### Extrait du document
A ce rugby de défi frontal inscrit à leur patrimoine génétique, les Springboks ont ajouté l'exquise dilution du jeu de passes en recherche d'intervalles, tendance esquissée lors du Mondial 2019 - mais en fin de rencontres - et qui a été samedi à Pretoria exprimée dès les premières minutes, en témoignent le "coup du chapeau" tiré par leur ailier de poche Kurt-Lee Arendse, transfuge du 7 capable de mystifier à trois reprises la défense wallaby, certes poreuse, mais quand même... Ils ont aussi offert à leur trois-quarts centre polyvalent André Esterhuizen toute latitude pour, à 29 ans, s'imposer en leader d'attaque, gabarit de troisième-ligne aile (1,94m, 110 kg) doté d'un jeu au pied subtil propre à semer le trouble dans les rangs adverses.

Quelques heures plus tard, les All Blacks n'ont pas attendu longtemps, eux aussi, pour enclencher leur premier match de l'année face à des Pumas aux griffes trop élimées. Et ce n'est pas forcément une bonne nouvelle pour le XV de France qui sera sur leur route, le 8 septembre prochain. Car on a retrouvé des Néo-Zélandais vifs et inspirés dans le sillage de leurs trois frères qui font du rugby un jeu de Barrett. A toi, à moi, et surtout à la nôtre, semblaient-ils dire en se transmettant le ballon comme un mot de passe. Fidèles en cela à une tradition visiblement remise au goût du jour. 

Depuis la parution d'un ouvrage, l'ABC du rugby, dans lequel Charlie Saxton, ancien demi d'ouverture international devenu entraîneur puis manager dans les années 60 concentrait en une formule la méthode de jeu qu'il pensait la meilleure pour les hommes en noir, ceux-ci disposent d'un référent commun qui met en arborescence trois principes-clés : le placement des joueurs, la possession du ballon et le rythme de jeu. Samedi à Mendoza, ils ont de nouveau consacré cette formule. Saxton écrivait en exergue de son ouvrage : "Le rugby est un jeu d'attaque." Bien lu, bien reçu.

### Données sources
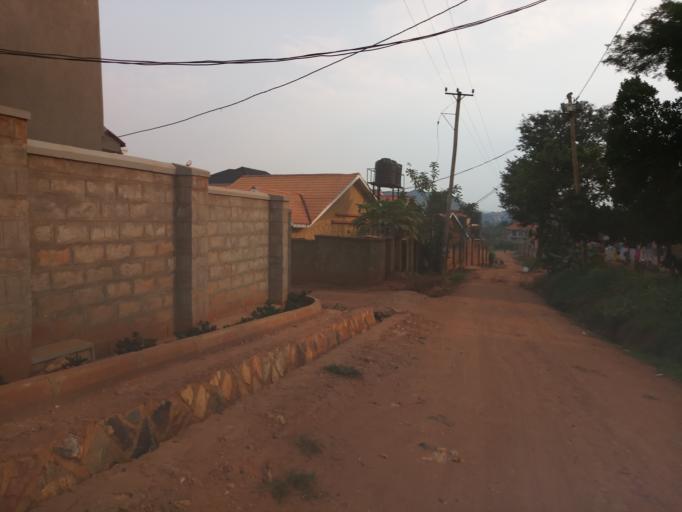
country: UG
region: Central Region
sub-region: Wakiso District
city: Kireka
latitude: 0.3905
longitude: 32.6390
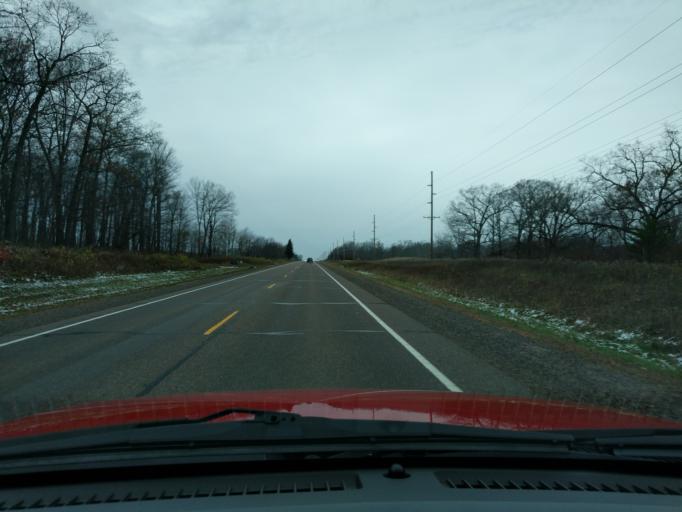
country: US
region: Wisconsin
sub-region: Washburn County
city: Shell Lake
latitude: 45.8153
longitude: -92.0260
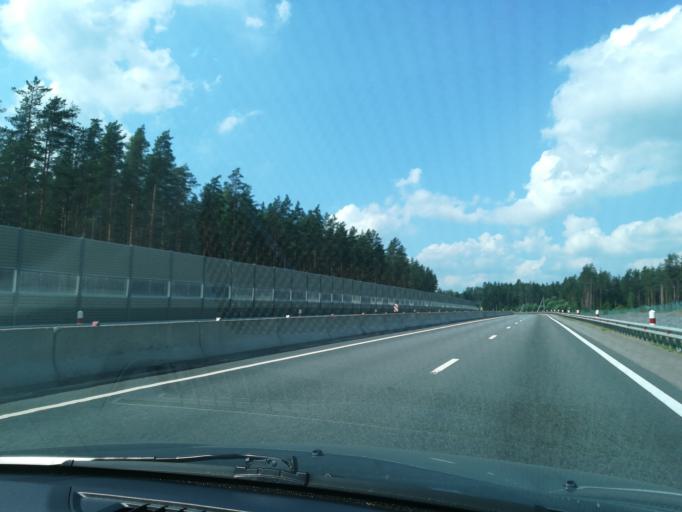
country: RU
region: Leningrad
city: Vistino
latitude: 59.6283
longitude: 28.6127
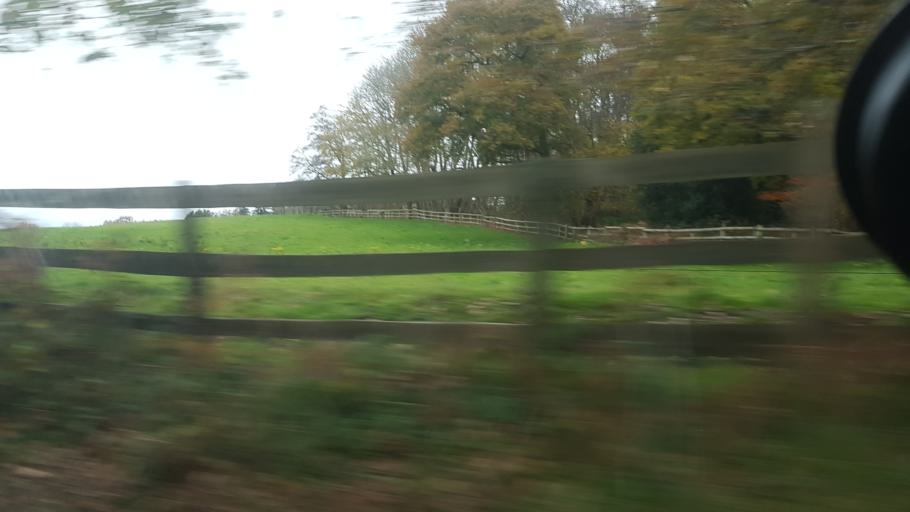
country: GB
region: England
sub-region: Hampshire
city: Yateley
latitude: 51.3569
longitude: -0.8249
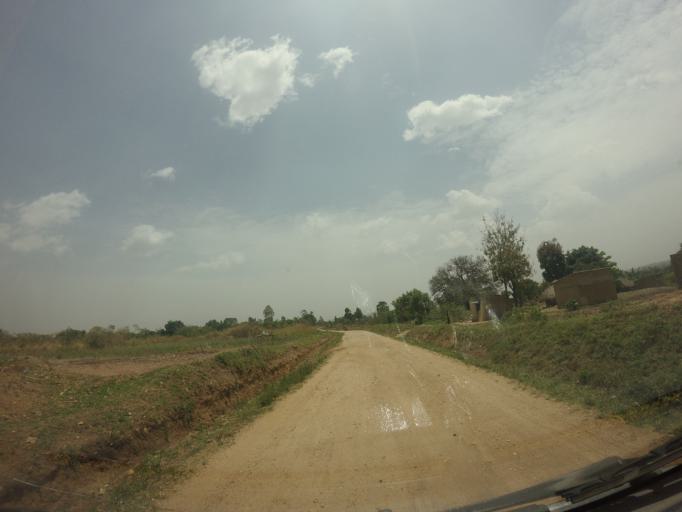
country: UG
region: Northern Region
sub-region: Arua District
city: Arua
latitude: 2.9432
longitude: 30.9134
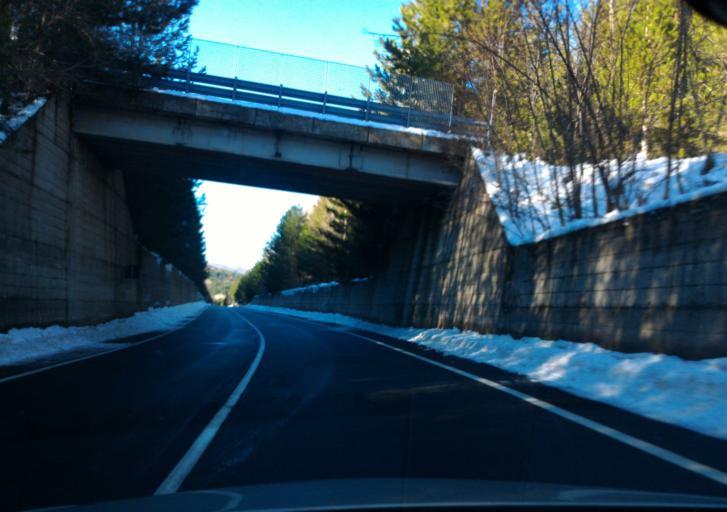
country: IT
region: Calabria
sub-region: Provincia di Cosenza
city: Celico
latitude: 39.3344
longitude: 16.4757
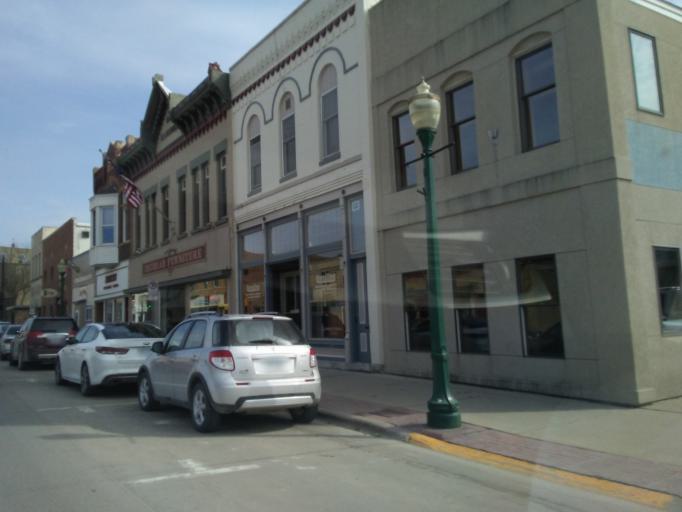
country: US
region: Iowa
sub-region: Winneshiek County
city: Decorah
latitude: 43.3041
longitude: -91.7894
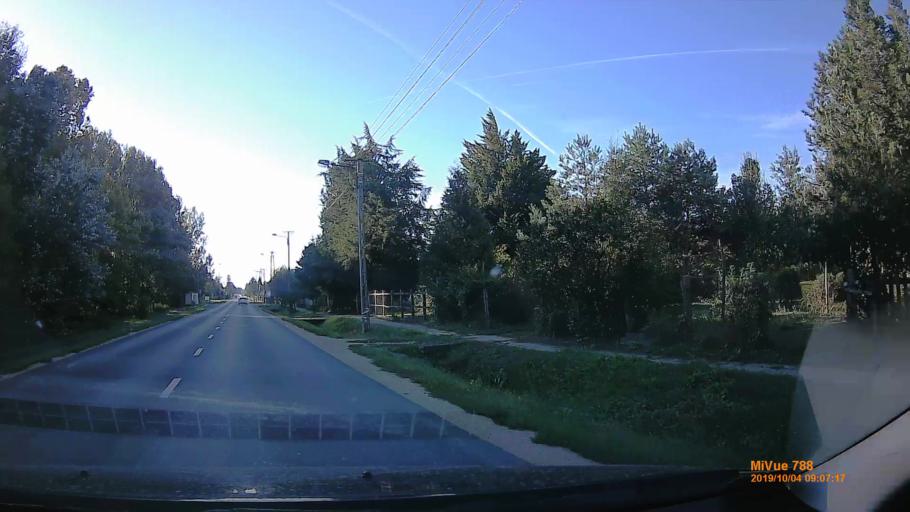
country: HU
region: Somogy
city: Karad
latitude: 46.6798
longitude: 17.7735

### Vos consignes
- 1) Recopiez, dans les relevés des lieux de prise de vue, les lignes allant de celle qui contient "region: Central Region" jusqu'à celle qui contient "sub-region: Winneshiek County", cette dernière comprise. Laissez les images de côté.
- 2) Reprenez l'extrait sur le rugby des Springboks et des All Blacks à la suite de sa dernière phrase.

### Corrigé de l'exercice
- 1)
region: Central Region
sub-region: Wakiso District
city: Kireka
latitude: 0.3905
longitude: 32.6390
country: US
region: Wisconsin
sub-region: Washburn County
city: Shell Lake
latitude: 45.8153
longitude: -92.0260
country: RU
region: Leningrad
city: Vistino
latitude: 59.6283
longitude: 28.6127
country: GB
region: England
sub-region: Hampshire
city: Yateley
latitude: 51.3569
longitude: -0.8249
country: UG
region: Northern Region
sub-region: Arua District
city: Arua
latitude: 2.9432
longitude: 30.9134
country: IT
region: Calabria
sub-region: Provincia di Cosenza
city: Celico
latitude: 39.3344
longitude: 16.4757
country: US
region: Iowa
sub-region: Winneshiek County

- 2)
Nous avons ensuite savouré la montée du Puy de Dôme, théâtre d'une petite page épique dans le dernier kilomètre entre Jonas Vingegaard et Tadej Pogacar, nos Anquetil-Poulidor des temps modernes, au milieu desquels n'est pas parvenu à se glisser l'inimitable Julian Alaphilippe. Avant de retrouver les jeunes pousses bleus, ces "fils de" opposés à l'Angleterre, avant-dernier obstacle sur la route d'un sacre promis en finale face à l'Irlande, vendredi prochain en apéritif propre à calmer notre appétit le temps d'un été qui monte en température. 

16 commentaires:

  1. Été en pente douce pour certains, été les pieds dans l'eau pour d'autres.
    Pour d'autres encore le physique et les mains dans le stress afin de coller au mieux le collectif, le je et le nous, comme on colle les impuretés d'un vin afin de clarifier au max son Je et son bon goût.
    Bref, les anses des vacances ne sont pas encore là, mais tout le monde vaque à ce qu'il doit faire de mieux en terme de potes en ciel, histoire de se la jouer au mieux, histoire de faire partie (ou encore partie...) de l'histoire. Bien qu'elle ne dise pas la finalité, nous laissant le soin de supputer sur ce blog ou ailleurs à toutes sortes d'imaginations, de scènes à Rio ou ailleurs.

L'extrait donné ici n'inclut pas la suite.